朗報、快報である。胸のすくようなニュースが伝えられた。女性というだけで、賃金、昇進を差別してきた、大企業の横暴が断罪されたのだ。住友金属工業(大阪市)の女性社員・元社員4人が、同社を相手に差額賃金などの損害賠償を求めていた裁判で、25日、大阪高裁が総額7600万円の支払いを命じる「和解」が成立、見事な勝利をおさめたのである。内容も、一年前、女性側が勝利した地裁判決を超えている。「企業内に賃金、待遇等の男女格差が適正に是正されたとは言いがたい」「大企業で意識改革へのとりくみがすすむことは社会的にも大きな意義をもつ」との文言の入った「和解勧告」がそれを示している。
私は、去年3月末、地裁判決が報じられたとき「住金女性 誇り高くヤミに挑戦」という一文を書いた。憲法(14条)や、労働基準法(4条)は、男女差別を固く禁じている。「時代遅れ」の大企業がこれを蹂躙してきた。住金の女性たちは、この企業社会の闇、不条理に挑戦した。結果は勝利への第一歩に。その奮闘に敬意を表したのである。いま改めて感じる。男女格差、女性を最低にランクづける「闇の人事制度」を違法と断じた地裁や、今回の高裁判決をもたらした背景は何だったのか。それは基本的人権を明示した憲法の存在ではなかったか。この憲法こそが闇夜を照らす光なのだ。すべての職場に、地域に憲法あり。多くの人がそうありたいと願っていると思う。
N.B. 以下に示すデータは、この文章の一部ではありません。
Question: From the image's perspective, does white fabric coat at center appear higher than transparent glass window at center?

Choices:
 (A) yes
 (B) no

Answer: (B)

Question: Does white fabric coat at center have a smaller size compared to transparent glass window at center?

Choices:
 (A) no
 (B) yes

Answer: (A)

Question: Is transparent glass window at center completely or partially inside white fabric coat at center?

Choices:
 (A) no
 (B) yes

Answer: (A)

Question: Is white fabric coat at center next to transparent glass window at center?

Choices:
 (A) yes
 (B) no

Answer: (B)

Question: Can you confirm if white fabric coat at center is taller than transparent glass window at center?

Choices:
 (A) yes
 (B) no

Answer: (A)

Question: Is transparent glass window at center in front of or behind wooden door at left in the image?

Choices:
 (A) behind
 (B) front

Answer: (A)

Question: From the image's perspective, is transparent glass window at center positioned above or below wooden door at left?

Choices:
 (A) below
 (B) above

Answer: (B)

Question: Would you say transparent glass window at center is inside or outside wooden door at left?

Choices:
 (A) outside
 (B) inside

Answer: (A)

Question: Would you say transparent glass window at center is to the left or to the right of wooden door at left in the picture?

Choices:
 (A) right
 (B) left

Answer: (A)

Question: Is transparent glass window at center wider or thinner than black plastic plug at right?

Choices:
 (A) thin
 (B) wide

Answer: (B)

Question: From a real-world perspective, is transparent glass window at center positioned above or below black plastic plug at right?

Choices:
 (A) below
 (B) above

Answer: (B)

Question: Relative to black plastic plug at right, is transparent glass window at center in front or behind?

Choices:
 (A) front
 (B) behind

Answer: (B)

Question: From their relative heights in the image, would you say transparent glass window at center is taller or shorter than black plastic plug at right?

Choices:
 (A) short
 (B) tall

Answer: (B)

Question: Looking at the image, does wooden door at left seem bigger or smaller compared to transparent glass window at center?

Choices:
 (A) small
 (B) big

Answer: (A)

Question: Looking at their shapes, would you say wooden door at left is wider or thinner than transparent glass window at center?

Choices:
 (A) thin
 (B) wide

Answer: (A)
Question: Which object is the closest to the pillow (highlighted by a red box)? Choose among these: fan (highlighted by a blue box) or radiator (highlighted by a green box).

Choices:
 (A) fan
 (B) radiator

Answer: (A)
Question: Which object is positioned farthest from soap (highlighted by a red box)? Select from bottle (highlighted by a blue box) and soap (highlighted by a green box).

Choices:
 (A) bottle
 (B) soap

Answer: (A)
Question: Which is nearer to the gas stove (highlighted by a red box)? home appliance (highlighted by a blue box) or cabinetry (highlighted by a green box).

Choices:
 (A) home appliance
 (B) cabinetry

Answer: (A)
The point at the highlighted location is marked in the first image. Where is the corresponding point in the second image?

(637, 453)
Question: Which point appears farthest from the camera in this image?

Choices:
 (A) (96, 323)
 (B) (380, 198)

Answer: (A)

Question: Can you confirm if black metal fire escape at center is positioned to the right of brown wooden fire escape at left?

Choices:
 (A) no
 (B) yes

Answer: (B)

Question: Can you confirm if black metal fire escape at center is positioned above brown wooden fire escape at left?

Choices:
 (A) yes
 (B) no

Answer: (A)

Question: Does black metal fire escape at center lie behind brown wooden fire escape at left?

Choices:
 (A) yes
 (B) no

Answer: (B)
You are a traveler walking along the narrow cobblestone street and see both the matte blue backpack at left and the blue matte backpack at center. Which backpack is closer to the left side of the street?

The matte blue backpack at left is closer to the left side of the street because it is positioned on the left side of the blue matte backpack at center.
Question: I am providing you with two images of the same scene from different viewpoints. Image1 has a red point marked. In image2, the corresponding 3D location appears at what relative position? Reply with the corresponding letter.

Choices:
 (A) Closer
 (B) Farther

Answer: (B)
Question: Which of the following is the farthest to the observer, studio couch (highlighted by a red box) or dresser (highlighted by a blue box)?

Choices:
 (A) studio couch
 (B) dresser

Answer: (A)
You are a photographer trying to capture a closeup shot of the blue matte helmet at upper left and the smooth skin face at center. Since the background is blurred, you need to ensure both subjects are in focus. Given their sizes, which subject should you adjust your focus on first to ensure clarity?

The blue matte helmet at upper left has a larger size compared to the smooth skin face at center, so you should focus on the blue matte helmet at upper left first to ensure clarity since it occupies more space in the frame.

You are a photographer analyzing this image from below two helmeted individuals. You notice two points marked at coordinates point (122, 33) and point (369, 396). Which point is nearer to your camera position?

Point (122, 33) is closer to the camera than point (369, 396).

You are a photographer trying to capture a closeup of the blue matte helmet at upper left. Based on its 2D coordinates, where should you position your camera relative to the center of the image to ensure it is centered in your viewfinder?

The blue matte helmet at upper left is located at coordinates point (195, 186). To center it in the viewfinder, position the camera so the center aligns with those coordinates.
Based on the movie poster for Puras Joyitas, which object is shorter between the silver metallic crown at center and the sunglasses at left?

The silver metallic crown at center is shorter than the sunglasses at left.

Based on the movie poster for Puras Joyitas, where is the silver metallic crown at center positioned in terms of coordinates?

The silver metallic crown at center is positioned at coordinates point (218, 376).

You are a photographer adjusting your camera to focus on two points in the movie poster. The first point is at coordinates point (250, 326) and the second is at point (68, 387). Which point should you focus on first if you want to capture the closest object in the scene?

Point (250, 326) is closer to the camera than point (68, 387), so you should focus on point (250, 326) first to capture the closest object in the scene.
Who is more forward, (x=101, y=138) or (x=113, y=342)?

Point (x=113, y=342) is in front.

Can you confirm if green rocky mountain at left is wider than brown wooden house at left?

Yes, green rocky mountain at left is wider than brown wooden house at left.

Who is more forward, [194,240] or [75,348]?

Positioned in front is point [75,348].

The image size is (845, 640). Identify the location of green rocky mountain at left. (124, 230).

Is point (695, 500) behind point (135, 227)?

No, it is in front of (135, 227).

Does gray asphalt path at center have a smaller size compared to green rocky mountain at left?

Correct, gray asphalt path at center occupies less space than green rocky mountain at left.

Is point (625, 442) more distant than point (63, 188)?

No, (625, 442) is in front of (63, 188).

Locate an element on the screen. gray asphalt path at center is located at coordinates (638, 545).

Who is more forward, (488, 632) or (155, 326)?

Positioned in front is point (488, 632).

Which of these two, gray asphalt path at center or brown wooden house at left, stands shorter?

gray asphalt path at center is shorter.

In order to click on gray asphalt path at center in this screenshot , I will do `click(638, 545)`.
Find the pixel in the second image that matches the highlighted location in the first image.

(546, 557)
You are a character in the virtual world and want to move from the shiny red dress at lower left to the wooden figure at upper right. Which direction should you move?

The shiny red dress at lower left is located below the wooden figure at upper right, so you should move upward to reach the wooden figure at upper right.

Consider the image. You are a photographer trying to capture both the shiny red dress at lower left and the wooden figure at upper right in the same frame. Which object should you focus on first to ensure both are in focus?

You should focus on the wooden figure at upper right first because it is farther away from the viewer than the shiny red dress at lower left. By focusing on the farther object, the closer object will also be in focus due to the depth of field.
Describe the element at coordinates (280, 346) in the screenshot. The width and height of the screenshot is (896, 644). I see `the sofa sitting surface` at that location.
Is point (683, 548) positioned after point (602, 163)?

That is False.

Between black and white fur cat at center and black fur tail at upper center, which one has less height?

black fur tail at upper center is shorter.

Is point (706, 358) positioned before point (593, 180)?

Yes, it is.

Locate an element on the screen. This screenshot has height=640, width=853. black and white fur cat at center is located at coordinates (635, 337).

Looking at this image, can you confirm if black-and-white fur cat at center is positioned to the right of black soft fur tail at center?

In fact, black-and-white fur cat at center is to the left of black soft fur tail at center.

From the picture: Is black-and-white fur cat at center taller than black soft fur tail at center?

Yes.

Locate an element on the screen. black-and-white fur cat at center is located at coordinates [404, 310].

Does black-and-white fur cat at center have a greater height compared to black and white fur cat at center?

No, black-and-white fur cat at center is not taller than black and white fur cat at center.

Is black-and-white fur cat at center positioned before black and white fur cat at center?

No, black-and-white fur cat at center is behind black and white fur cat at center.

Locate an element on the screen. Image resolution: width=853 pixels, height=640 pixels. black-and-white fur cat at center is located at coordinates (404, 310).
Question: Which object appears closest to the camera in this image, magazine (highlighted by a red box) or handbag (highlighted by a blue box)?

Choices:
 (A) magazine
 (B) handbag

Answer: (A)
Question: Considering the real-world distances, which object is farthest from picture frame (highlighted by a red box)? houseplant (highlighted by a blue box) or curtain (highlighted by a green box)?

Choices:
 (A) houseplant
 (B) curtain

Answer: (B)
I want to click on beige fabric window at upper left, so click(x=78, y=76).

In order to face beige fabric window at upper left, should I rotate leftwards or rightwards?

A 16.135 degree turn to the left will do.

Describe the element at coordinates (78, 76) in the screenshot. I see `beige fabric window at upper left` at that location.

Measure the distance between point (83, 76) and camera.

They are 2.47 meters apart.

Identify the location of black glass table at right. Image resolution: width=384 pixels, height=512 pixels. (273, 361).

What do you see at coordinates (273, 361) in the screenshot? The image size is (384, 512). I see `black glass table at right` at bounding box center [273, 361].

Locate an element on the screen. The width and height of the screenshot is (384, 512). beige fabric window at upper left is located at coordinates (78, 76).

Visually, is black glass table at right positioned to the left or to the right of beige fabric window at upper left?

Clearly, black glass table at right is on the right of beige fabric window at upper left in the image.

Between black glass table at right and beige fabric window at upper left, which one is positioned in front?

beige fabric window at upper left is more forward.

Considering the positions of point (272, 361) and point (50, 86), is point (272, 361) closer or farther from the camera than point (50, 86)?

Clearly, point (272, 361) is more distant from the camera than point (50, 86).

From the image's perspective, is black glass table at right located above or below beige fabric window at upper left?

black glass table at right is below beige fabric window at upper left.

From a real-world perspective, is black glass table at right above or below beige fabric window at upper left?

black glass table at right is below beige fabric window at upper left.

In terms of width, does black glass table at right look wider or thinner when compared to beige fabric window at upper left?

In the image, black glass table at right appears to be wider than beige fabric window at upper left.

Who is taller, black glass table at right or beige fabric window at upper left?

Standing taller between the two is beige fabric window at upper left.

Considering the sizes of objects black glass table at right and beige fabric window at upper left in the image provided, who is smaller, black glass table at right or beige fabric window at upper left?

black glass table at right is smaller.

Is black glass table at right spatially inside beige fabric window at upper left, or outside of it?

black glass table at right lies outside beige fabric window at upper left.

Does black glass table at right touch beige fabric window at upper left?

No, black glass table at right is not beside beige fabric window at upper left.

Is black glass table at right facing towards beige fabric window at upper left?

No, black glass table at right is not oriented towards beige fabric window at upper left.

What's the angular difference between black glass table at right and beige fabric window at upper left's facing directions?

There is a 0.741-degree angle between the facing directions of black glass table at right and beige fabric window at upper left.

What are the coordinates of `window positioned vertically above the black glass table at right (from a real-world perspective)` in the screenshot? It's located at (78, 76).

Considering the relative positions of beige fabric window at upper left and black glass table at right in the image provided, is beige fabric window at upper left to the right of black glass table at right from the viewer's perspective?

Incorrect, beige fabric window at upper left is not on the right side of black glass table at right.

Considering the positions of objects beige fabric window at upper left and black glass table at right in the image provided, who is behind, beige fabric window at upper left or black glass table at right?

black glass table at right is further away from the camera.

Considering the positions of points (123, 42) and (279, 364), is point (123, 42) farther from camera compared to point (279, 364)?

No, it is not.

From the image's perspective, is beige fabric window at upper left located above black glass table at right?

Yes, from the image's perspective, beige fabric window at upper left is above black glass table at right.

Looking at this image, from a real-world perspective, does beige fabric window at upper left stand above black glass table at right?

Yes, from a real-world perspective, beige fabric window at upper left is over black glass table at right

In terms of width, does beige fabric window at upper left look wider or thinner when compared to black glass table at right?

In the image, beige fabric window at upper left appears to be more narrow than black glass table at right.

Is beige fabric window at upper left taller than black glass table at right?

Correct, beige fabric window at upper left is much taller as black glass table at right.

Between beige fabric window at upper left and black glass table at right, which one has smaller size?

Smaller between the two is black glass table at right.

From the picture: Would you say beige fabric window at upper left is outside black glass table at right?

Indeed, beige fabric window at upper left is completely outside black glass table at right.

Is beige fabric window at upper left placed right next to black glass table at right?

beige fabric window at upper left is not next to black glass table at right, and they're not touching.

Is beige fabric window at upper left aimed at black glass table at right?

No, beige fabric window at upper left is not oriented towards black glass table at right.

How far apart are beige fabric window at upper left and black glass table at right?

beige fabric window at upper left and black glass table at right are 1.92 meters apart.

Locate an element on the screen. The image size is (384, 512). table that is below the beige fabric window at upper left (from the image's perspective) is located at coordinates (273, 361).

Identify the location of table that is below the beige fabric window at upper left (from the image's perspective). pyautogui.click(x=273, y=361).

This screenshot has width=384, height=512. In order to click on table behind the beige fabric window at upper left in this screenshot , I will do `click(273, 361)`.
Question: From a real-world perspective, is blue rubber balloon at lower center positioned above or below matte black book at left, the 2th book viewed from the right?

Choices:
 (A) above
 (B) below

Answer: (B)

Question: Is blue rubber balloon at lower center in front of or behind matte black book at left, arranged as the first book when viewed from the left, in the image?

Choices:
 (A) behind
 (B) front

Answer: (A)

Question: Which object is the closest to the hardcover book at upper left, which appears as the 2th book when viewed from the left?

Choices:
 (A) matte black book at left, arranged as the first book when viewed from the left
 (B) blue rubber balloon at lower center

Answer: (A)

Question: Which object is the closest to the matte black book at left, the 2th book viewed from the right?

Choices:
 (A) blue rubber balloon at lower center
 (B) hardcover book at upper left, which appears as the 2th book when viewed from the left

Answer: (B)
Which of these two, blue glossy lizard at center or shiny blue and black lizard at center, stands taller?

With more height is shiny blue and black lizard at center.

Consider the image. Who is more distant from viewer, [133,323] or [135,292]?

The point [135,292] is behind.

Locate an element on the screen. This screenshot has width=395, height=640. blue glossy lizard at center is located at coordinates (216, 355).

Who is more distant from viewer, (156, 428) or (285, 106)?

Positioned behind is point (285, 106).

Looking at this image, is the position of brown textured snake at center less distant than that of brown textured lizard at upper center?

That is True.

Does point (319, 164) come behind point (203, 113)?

4月25日の朗報とはうらはらの、一年前のこの日の出来事を思い出した。死者107人、負傷者555人の大惨事、JR福知山線の脱線事故である。国鉄民営化で、安全より効率優先の低コスト主義、大量の人減らし、過密ダイヤ、苛酷な労働密度、国は規制緩和で、安全対策も事業者任せ。悲劇の温床はこういうところにあった。この26日には、耐震強度偽装の関係者8名が逮捕されたが、この事件の背景も、ルールもマナーも無視した、建設業界の過剰なコスト削減競争と、政府が建築物の安全検査を民間の営利企業に委ねた、その無責任さだとの指摘がある。何故これほどまでに人間を軽んじるのか。憲法の冒涜ではないか。日本の政治は暗夜のなかにある。はやく夜明けを!